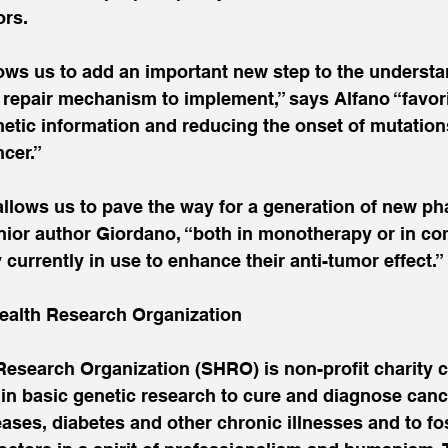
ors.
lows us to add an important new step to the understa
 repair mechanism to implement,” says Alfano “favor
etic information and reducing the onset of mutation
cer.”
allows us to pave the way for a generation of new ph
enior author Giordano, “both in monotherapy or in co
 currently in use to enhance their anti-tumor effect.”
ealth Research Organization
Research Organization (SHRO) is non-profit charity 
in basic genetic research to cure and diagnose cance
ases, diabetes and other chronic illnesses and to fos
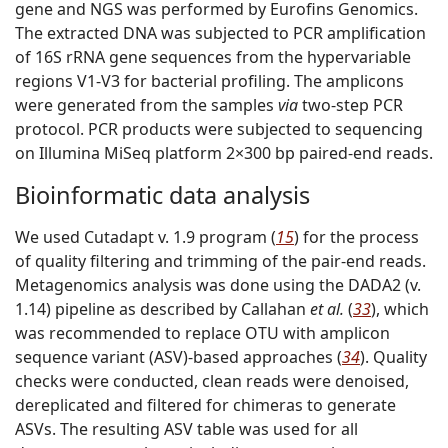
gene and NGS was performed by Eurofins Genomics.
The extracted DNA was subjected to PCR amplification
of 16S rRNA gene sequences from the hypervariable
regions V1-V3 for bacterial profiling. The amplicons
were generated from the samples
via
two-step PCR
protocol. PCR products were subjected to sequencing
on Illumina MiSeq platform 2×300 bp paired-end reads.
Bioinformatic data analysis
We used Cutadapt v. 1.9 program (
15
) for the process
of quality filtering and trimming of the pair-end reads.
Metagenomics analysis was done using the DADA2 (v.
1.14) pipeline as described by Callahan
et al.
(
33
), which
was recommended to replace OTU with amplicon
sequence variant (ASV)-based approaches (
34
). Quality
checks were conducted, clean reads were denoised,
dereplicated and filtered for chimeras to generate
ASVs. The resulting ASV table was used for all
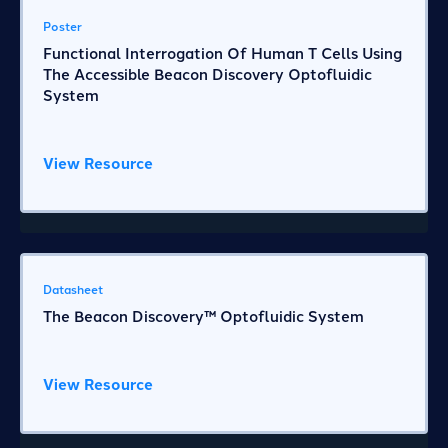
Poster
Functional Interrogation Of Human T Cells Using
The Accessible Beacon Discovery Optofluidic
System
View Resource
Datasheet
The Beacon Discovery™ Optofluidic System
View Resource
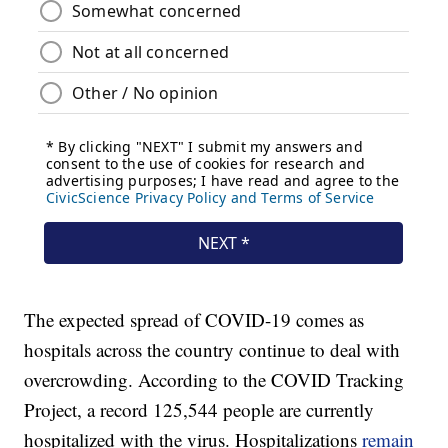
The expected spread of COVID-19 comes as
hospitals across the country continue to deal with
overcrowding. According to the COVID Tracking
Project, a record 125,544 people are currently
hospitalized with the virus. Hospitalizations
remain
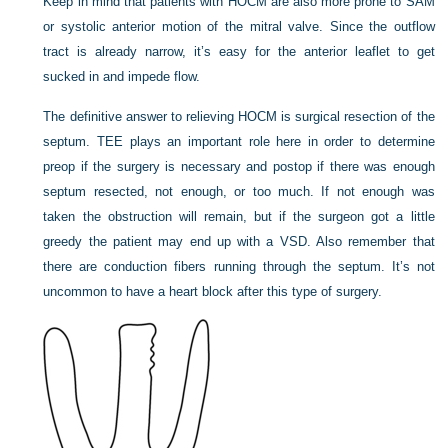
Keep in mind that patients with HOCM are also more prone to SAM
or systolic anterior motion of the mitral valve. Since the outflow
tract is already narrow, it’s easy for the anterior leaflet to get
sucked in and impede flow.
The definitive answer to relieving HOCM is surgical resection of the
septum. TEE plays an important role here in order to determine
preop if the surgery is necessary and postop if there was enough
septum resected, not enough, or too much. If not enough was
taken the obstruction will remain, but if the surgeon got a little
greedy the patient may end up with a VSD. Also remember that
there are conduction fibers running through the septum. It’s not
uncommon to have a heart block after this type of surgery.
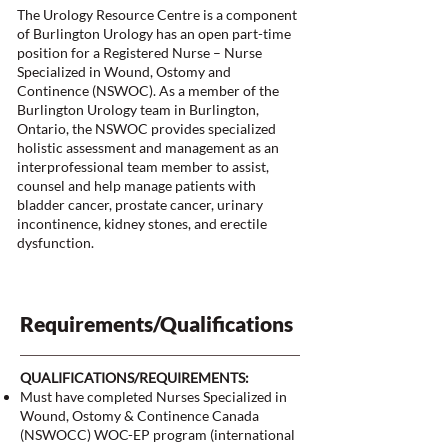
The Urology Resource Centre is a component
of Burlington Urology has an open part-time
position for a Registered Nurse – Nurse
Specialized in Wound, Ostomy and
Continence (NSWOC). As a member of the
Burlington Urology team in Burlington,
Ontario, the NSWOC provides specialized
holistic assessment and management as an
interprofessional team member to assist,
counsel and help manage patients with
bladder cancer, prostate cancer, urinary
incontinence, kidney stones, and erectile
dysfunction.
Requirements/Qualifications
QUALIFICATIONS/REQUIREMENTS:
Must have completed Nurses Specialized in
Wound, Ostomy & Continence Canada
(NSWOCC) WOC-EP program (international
...
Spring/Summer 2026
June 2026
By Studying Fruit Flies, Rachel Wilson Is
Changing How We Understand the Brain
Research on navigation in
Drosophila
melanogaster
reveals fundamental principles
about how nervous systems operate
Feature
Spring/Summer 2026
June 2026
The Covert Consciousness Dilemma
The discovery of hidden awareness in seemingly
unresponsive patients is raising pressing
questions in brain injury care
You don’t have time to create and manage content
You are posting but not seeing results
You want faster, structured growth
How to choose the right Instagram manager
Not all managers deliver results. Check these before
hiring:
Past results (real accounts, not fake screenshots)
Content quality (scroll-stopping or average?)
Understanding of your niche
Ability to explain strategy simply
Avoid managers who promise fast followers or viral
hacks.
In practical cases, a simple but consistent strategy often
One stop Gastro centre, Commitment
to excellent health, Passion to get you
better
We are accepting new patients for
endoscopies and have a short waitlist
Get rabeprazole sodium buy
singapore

Activity: Where does the string "with" occur in the material? Copy every line where it does.

Output for this task:
was recommended to replace OTU with amplicon
hospitals across the country continue to deal with
hospitalized with the virus. Hospitalizations
Keep in mind that patients with HOCM are also more prone to SAM
greedy the patient may end up with a VSD. Also remember that
counsel and help manage patients with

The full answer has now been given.